The Future of Military Waterproof Fabrics

With PFAS facing bans and restrictions, what are we in for when it comes to waterproof gear?

The Future of Military Waterproof Fabrics

In my other job, I interact a lot with the outdoor industry — in particular, where it intersects with clothing and equipment used by the military. An issue that has been looming for the past few years is what to do about polyfluoroalkyl substances, commonly known as PFAS. Another term you will hear is “PFC” for perfluorinated and polyfluorinated compounds. 

If you haven’t heard of it, don’t feel bad. Most people associate the material with firefighting foam, which has been found in multiple watersheds around the country, if they’ve heard of it at all.

The thing that made PFAS so popular in the first place is that they are great for making fabrics water- and stain-resistant. Ever notice how water just beads up and rolls right off a jacket? That’s Durable Water Repellent (DWR) coating, and it’s made from PFAS. 

According to the Environmental Protection Agency, there are thousands of PFAS chemicals that are widely used. Components of these long-lasting chemicals break down very slowly over time and may be linked to harmful health effects in humans and animals. What’s more, PFAS are found in water, air, fish and soil at locations across the nation and the globe. Consequently, industry is working to eliminate their use. Some governments are instituting bans on their use. In particular, California has passed a law banning the manufacture, distribution and sale of some fluorochemical-containing textiles starting in 2025.

The thing about California is that the market is so large, and other U.S. states often follow their lead on legislation, that many companies move toward California compliance. That one state drives entire industries and has already been joined by Maine, New York and Washington in seeking to eliminate PFAS use. Additionally, several countries in the European Union are proposing bans on the use of PFAS in many products.

However, even the California law has exceptions: for example, firefighting equipment. Since there are currently no PFAS alternatives for use with turnout gear, that category of products gets an exception until something can be developed. Although the law is quite extensive in defining what it considers clothing, there’s another exception that affects you and your customers: “Clothing items intended for regular wear or formal occasions does not include personal protective equipment or clothing items for exclusive use by the United States military.” Interestingly, military garments were some of the first to adopt PFAS for water repellency. The iconic field jacket used a coating called QuarPel, short for Quartermaster Repellant. 

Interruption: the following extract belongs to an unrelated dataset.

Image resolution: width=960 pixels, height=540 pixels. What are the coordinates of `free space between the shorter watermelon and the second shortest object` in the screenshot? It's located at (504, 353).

The key to any modern outerwear is its Durable Water Repellent, which I mentioned earlier. It keeps moisture from building up on the surface of a garment. There are quite a few treatments available, and different manufacturers have their favorites, but they are usually based on flouropolymers. These are PFAS molecules that are applied to the surface and cured at high heat to make them adhere better and increase performance, aligning a fluorine atom at one end, which is highly hydrophobic or water shedding. Water moves away from the flourines, resulting in beading, which allows the water to roll off without wetting the actual fabric. 

DWR works best when it’s clean. That means following the garment’s laundry instructions by washing it and drying in a dryer to use its heat to help get the DWR-coated fibers to stand up. I’d also like to note that if you’re washing tactical or hunting clothing, avoid the use of detergents with optical brighteners, as they suppress the ultraviolet and violet region of colors in a fabric. They trick the eye into seeing a brighter shade and reflect more light.

What does this mean for you and your customers in the long run? For one thing, new coatings aren’t as effective. A walk in the rain for two hours or more in a Softshell jacket which previously left you dry and cozy inside will likely result in damp clothing underneath. Outdoor industry insiders also tell me that you’re going to lose the “durable” part of water repellency, meaning you’ll have to reproof your garment more often than the recharge by washing and drying you do now. Additionally, new coatings on the market are not oil-resistant like the PFAS-based ones. 

As for U.S. military garments, any change will come slowly. In discussions over the past couple of years with the domestic textile industry, which provides DoD and other agencies like the Department of Homeland Security with gear, there are no changes in sight, with more questions than answers. The military will likely continue to use the same materials it has until those are no longer offered due to legislative pressure or until newer, similar-performing materials are introduced by the industry. 

To be sure, the military knows about the issue and the possible disruptions to the supply chain. While they continue to monitor what industry is up to and the current state of the art, at least currently, the military isn’t asking for PFAS-free textiles. This means those same manufacturers will continue to offer commercial versions of the garments they make for the military, and customers who insist on performance will still have that option. Likewise, U.S. surplus clothing will remain a source of these higher-performing garments until the textile industry gets a breakthrough to match legacy function. 

On the international front, the changes in fabrics we are seeing come at the request of industry, which desires to change itself. There’s no word yet on how potential European legislation will affect their practices and in particular, their procurement of military and security clothing and equipment. However, on a final note, once EU and member nation legislation is in place, do not be surprised if the disposal of surplus material containing PFAS is banned, so keep your ears open. Otherwise, hope that we’ll get some great new fabrics for clothing and equipment out of this transition.